I could throw a few more One And Only factoids at you (three were good for Met walkoff victories; two were thrown by the same pitcher seventeen days apart; one was a grand slam hit by a Met pitcher off an ex-Met pitcher in what became a losing cause; one turned out to be the last swing of a playing career by a future Met manager; another was served up by a future Met manager and is legendary for who hit it and how he rounded the bases after hitting it; and one, amazingly enough, was hit by Alex Cora), but I’ll stop here, I think.

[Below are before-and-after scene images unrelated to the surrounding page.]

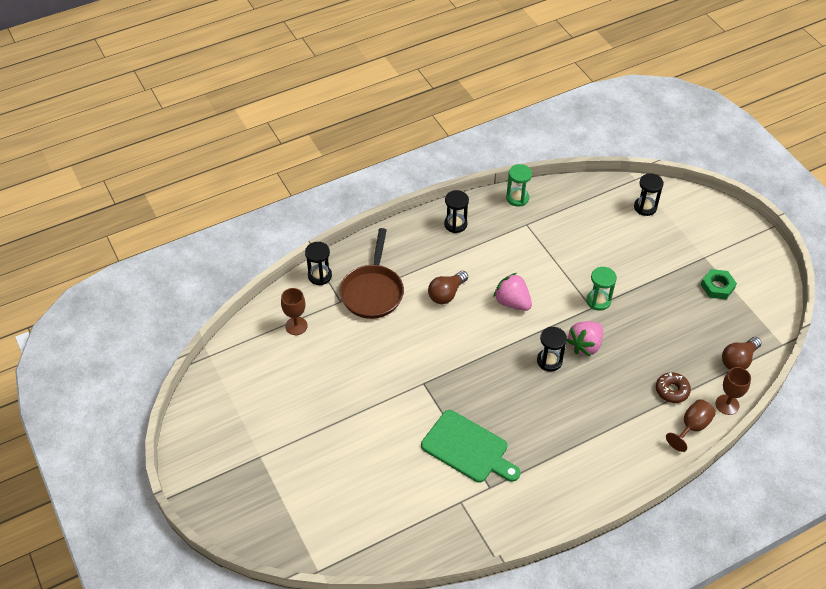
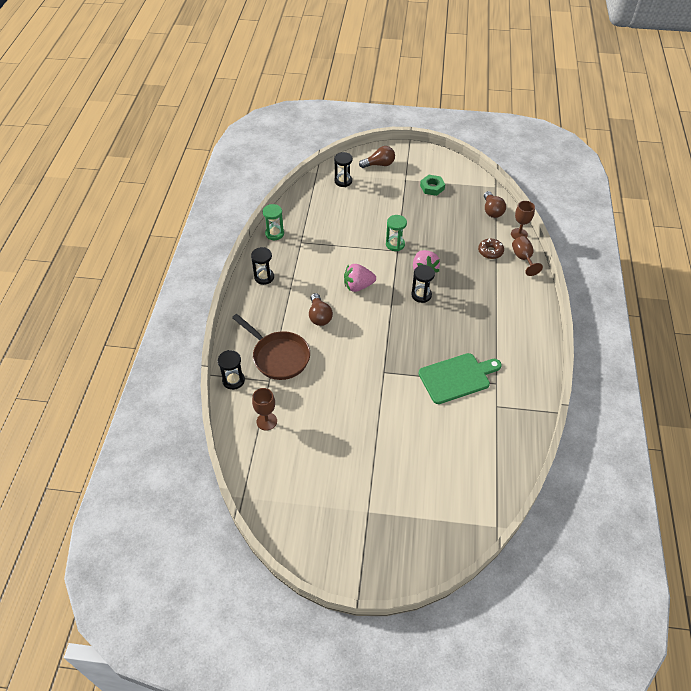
camera: 55 degrees left, 0 degrees up
(703, 222) = (379, 164): none -> brown light bulb

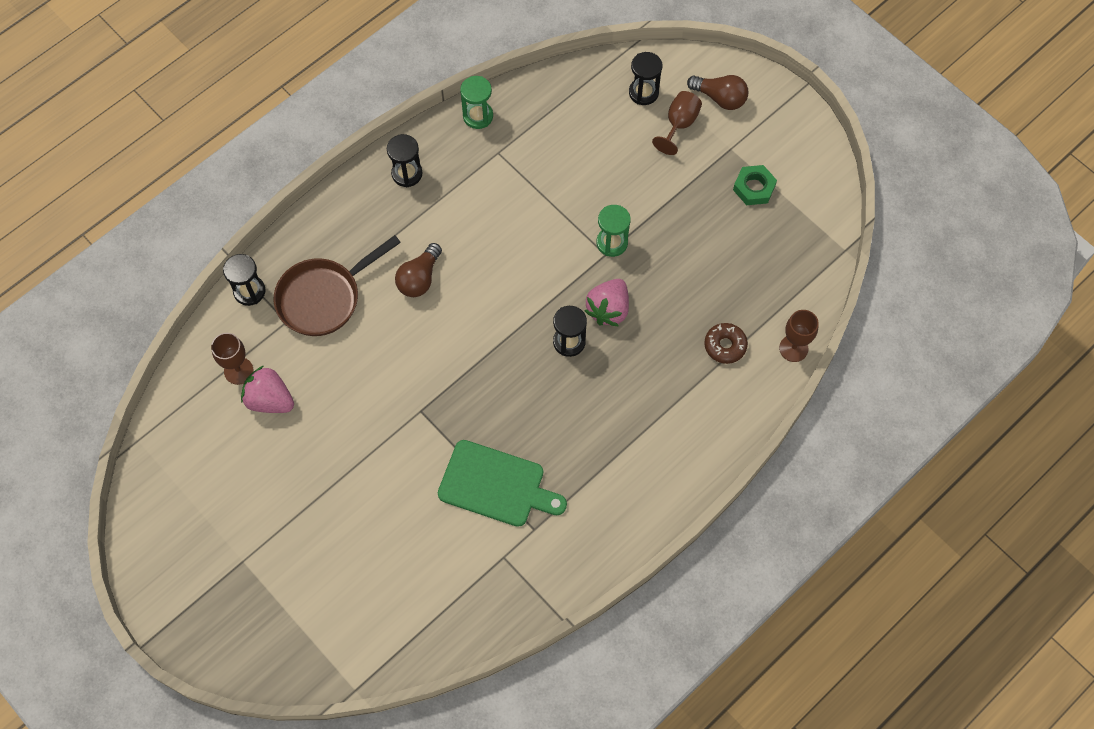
camera: 40 degrees right, 15 degrees up
(278, 356) = (324, 297): brown pan -> brown pan turned 60 degrees clockwise
(358, 286) = (505, 270): pink strawberry -> pink strawberry (270, 400)
(492, 211) = (796, 285): brown light bulb -> none
(523, 258) = (757, 389): brown goblet -> brown goblet (679, 124)

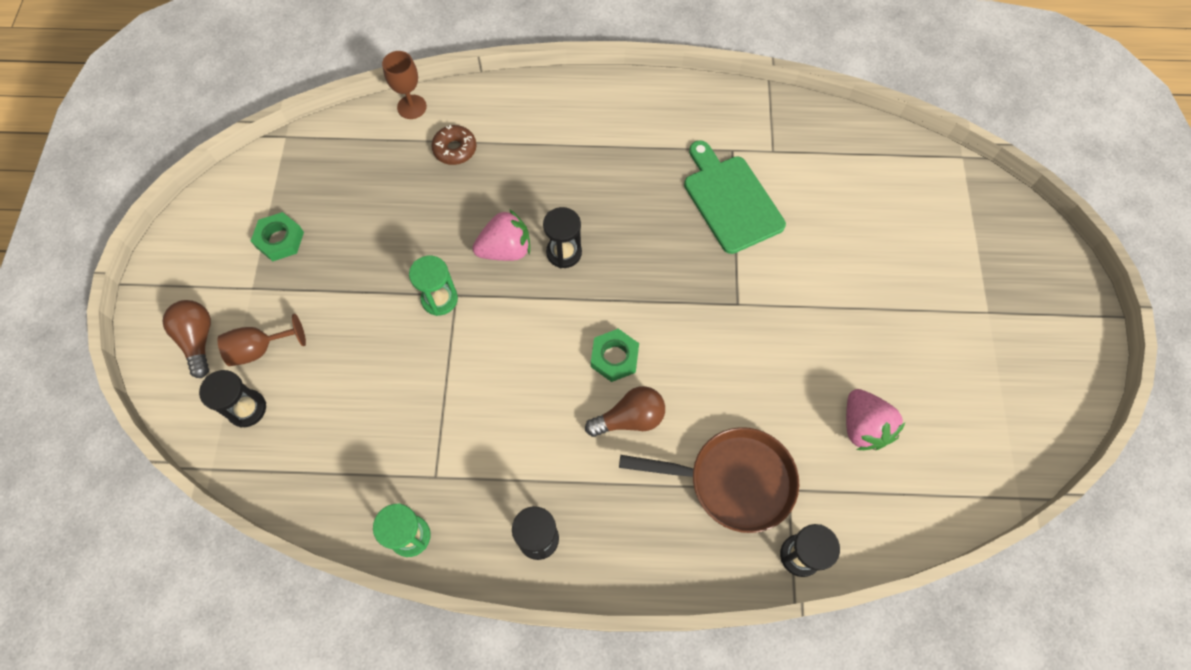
camera: 135 degrees left, 0 degrees up
(238, 371) = (872, 481): brown goblet -> none
(465, 305) = (614, 357): none -> green nut

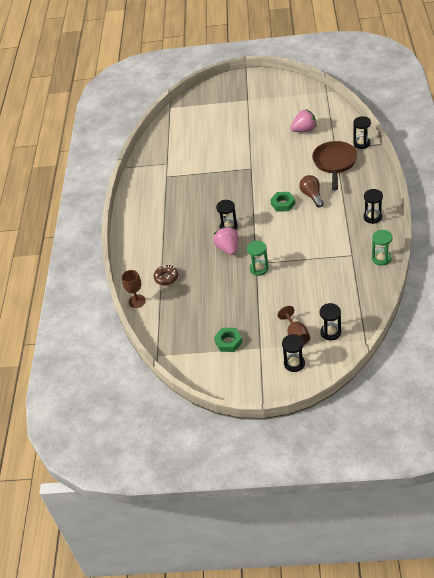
camera: 85 degrees left, 20 degrees down
(198, 339) = (294, 363): brown light bulb -> black hourglass
(730, 200) = (195, 174): green cutting board -> none

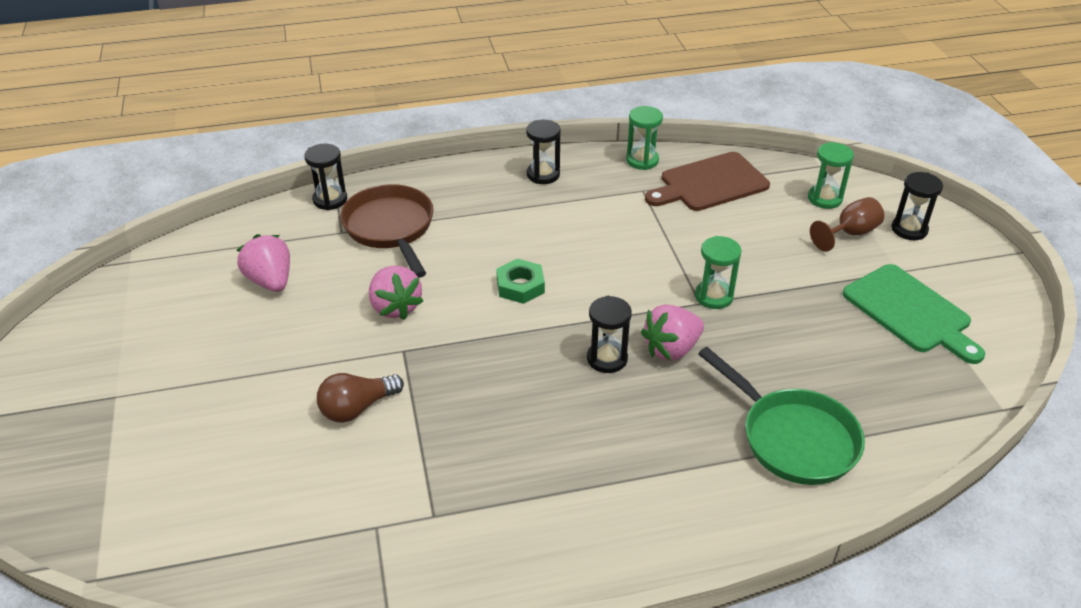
camera: 110 degrees left, 5 degrees down
(137, 301) = (883, 478): brown goblet -> none
(166, 278) = (792, 438): brown donut -> green pan
(228, 342) = (910, 312): green nut -> green cutting board
(278, 166) = (395, 307): none -> pink strawberry
(312, 196) = (492, 249): brown light bulb -> brown light bulb (357, 408)
(330, 332) = (824, 199): black hourglass -> green hourglass
(334, 163) = (391, 229): brown pan -> brown pan turned 75 degrees clockwise
(354, 284) = (710, 183): none -> brown cutting board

The larger point is not so much that Mike Hessman became the 69th Met who has hit, to date, exactly one Met home run. It’s that after a positively revolting loss, I latched onto this little Met curiosity and immersed myself in it from like midnight to three. I am thrilled to have distracted myself from that 7-5 debacle in Philadelphia. I went from having no idea how many Mets hit only one Met home run to knowing every Met who hit only one Met home run and I find myself caring deeply about it.

Yet again, I have enabled myself, damn it.